Activity: Reproduce exactly the line that contains "[40,743,93,754] 1.Mean/ ->" and all lines that follow it in the records below, ending with the last one.

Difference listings
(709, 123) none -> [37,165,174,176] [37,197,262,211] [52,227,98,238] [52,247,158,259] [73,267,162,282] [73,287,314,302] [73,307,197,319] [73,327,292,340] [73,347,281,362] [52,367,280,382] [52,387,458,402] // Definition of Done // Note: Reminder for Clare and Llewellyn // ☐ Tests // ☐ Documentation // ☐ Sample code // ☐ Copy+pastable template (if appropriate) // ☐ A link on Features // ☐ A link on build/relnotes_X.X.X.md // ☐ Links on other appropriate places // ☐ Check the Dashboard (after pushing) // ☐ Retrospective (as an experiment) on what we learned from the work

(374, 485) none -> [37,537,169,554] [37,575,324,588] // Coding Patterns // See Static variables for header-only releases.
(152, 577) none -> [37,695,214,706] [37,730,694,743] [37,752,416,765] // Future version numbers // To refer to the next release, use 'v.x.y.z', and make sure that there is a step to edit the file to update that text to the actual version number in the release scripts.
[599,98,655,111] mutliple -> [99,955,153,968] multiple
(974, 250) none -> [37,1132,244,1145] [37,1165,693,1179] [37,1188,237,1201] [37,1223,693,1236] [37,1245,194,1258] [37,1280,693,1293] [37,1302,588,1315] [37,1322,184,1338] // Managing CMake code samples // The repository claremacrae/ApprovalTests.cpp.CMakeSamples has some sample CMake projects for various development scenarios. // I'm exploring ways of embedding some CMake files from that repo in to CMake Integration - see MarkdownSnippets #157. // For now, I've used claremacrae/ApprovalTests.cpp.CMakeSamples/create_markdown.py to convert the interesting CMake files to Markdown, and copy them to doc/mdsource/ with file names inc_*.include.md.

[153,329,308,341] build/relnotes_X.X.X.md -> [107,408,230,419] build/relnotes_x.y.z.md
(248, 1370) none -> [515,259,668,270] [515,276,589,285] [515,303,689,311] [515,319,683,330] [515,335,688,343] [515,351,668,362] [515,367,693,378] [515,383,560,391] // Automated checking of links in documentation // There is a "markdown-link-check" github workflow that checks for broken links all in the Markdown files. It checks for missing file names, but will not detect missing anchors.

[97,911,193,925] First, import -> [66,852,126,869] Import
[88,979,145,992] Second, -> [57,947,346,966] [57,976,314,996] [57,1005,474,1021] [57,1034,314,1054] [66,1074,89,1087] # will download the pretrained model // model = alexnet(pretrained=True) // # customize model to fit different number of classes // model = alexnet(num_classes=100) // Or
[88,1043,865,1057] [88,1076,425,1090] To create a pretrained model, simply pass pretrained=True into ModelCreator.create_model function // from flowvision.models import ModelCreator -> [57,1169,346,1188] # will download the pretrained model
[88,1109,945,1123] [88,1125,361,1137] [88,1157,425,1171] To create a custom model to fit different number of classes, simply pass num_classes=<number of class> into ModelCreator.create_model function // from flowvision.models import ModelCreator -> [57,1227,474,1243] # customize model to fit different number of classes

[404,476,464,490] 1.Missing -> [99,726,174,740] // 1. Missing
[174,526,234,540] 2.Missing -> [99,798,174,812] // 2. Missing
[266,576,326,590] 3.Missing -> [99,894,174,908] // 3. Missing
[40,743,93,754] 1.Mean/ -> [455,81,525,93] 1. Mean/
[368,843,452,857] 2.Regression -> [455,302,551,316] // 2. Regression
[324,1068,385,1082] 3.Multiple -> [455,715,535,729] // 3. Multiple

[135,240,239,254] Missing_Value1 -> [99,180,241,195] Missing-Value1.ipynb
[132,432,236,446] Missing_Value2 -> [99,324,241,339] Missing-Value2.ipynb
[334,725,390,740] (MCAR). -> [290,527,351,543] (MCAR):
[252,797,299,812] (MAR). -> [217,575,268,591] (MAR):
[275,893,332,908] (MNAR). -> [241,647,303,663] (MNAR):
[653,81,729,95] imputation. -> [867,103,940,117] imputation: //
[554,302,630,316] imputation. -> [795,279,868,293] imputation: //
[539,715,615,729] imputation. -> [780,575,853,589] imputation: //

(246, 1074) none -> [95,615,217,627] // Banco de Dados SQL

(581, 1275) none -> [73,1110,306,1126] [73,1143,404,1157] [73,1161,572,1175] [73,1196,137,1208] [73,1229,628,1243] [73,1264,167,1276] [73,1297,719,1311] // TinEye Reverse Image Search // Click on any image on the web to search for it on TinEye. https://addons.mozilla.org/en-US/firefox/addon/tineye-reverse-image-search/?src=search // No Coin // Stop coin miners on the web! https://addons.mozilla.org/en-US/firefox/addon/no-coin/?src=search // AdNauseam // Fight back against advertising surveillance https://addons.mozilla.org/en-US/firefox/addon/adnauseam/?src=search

Response to the exercise:
[40,743,93,754] 1.Mean/ -> [455,81,525,93] 1. Mean/
[368,843,452,857] 2.Regression -> [455,302,551,316] // 2. Regression
[324,1068,385,1082] 3.Multiple -> [455,715,535,729] // 3. Multiple

[135,240,239,254] Missing_Value1 -> [99,180,241,195] Missing-Value1.ipynb
[132,432,236,446] Missing_Value2 -> [99,324,241,339] Missing-Value2.ipynb
[334,725,390,740] (MCAR). -> [290,527,351,543] (MCAR):
[252,797,299,812] (MAR). -> [217,575,268,591] (MAR):
[275,893,332,908] (MNAR). -> [241,647,303,663] (MNAR):
[653,81,729,95] imputation. -> [867,103,940,117] imputation: //
[554,302,630,316] imputation. -> [795,279,868,293] imputation: //
[539,715,615,729] imputation. -> [780,575,853,589] imputation: //

(246, 1074) none -> [95,615,217,627] // Banco de Dados SQL

(581, 1275) none -> [73,1110,306,1126] [73,1143,404,1157] [73,1161,572,1175] [73,1196,137,1208] [73,1229,628,1243] [73,1264,167,1276] [73,1297,719,1311] // TinEye Reverse Image Search // Click on any image on the web to search for it on TinEye. https://addons.mozilla.org/en-US/firefox/addon/tineye-reverse-image-search/?src=search // No Coin // Stop coin miners on the web! https://addons.mozilla.org/en-US/firefox/addon/no-coin/?src=search // AdNauseam // Fight back against advertising surveillance https://addons.mozilla.org/en-US/firefox/addon/adnauseam/?src=search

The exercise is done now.